You have probably heard of the Quiet Hours feature in Windows 10. In the April 2018 update, Microsoft has enhanced this feature significantly and has given it a new and weird name; Focus Assist is the replacement for Quiet Hours. It works similar to the do not disturb mode you find in smartphones. Using Focus Assist you can silence notifications temporarily. The notifications will still show up in the Action Center, but those sliding pop up boxes which appear next to the notification icon will not be shown when Focus Assist is active.
Focus Assist is probably a more appropriate name for this feature than Quiet Hours. Unlike the do not disturb feature in smartphones, this is something you would typically use when you want to focus on something you are doing on your computer; not when you want to take a break from your computer. There might not be anything quite about what you are doing on your computer when Focus Assist/Quiet Hours is enabled. However, this is a name that gives no hint to users unfamiliar with it as to what the feature does.
Focus Assist improves upon Quiet Hours in two main areas. First, you can turn Focus Assist on or turn off automatically based on a schedule or based on events like playing a game or projecting your display to an external monitor. Second, you can add exceptions to Focus Assist and continue to receive important notifications; it is no longer show all or show nothing.
Cycling through Focus Assist’s modes
Focus Assist has three modes:-
- Alarms Only
- Priority Only
The Priority Only option is one of the key features of Focus Assist, but it becomes really useful only after you have customized Focus Assist’s priority list. I will discuss the priority list in a subsequent section. The Alarms Only option refers to the alarms from the Alarms & Clock app. In order to cycle through these modes, single-click on the Focus Assist icon from the quick actions list in the Action Center.
The label for Focus Assist in Quick Actions changes to Alarms Only or Priority Only when you are in those modes. The moon icon is the same in all the modes.
If the Focus Assist icon is not visible
If Quick Actions is in collapsed mode, the Focus Assist icon might not be visible. Click on the expand button to expand Quick Actions.

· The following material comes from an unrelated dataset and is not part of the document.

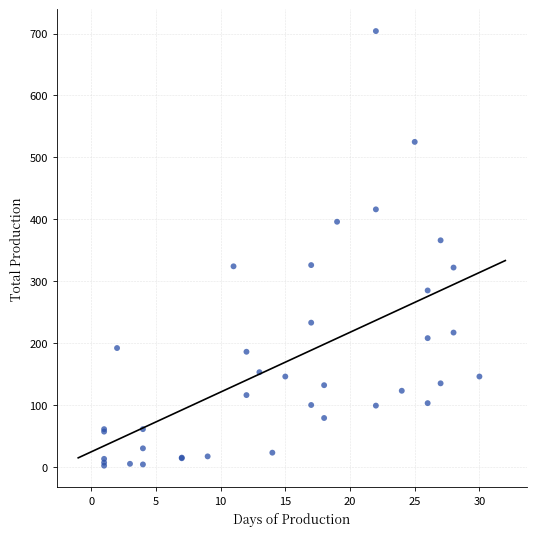

What Y value in the scatter plot is closest to 353?

366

If Focus Assist still does not show up, it means that it has not been added to Quick Actions. You can add it by going to:
- Start Menu
- Notification & Actions
- Edit your quick actions.
An alternative method to turn Focus Assist on or off
Another way to change the state of Focus Assist is to right-click on the notifications icon at the bottom right of the screen.
Configuring Focus Assist
To go straight to Focus Assist settings, right-click on the Focus Assist icon from quick actions.
You can also access it via:
- Start Menu
- Focus Assist
Configuring Focus Assist’s priority list
In the top section of the Focus Assist window, you can change the current state of Focus Assist. But we have already seen easier ways of doing that. A more interesting option is the option to customize your priority list. The priority list is where we can specify which notifications are allowed to get through when Priority Only mode is active. Clicking on that option opens the priority list window.
Click on the plus button next to Add contacts or Add an app, to add contacts or apps to your priority list. Giving priority to contacts currently seems to work only with Microsoft Apps. If you are using the pinned contacts option, those contacts are already on the priority list by default. You can turn their priority status on or off using the Show notification from pinned contacts on taskbar option.
If you have linked your phone to Windows, you can put calls and text messages from that phone to the priority list using the Show incoming VoIP calls and calls from a linked phone option and Show incoming text from a linked phone option respectively.
Automatic Rules are the other major improvement which Focus Assist brought, besides the Priority-Only option. They allow you to activate and deactivate Focus Assist based on the occurrence of certain events.
There are four rules available here. To turn the rules on or off click on the on-off toggle. To configure a rule, click on the name or icon for the rule. There is also the option Show me a summary of what I missed while focus assist was on. When Focus Assist is turned off after being enabled for a while, Windows will show you a summary of the notifications you missed while it was on. I personally like this feature, but if you want to turn it off, you can do so here.
There are a couple of options which are common to all the rules. The option you must pay particular attention to is the Focus Level option. This option determines which mode Focus Assist will be set to when it is turned on automatically. Your options are Priority Only and Alarms Only. There is also an option to show a notification in the action center when Focus Assist is turned on automatically
During these times
This option allows you to schedule Focus Assist. You can set the start time and the end time and how often you want the schedule to repeat.
When I’m duplicating my display
When you are duplicating your display, Windows shows alarms only by default. This is an extremely useful feature when you are duplicating the display for a presentation. But you may want to change this setting if you are duplicating your display for private viewing. To disable this feature or to set the mode to priority only, click on the rule and go to the settings screen for the rule.
When I am playing a game
When you are playing a DirectX game in full-screen mode, Windows automatically detects it and enables Focus Assist in priority only mode. The defaults are good for this rule in my opinion. But if you want to disable the feature or set the mode to alarms only; you can do so by clicking on the rule and going to its settings screen.
When using and app in full-screen mode
When you are using an app in full-screen mode, like when watching a video, you may not want to be disturbed by notifications.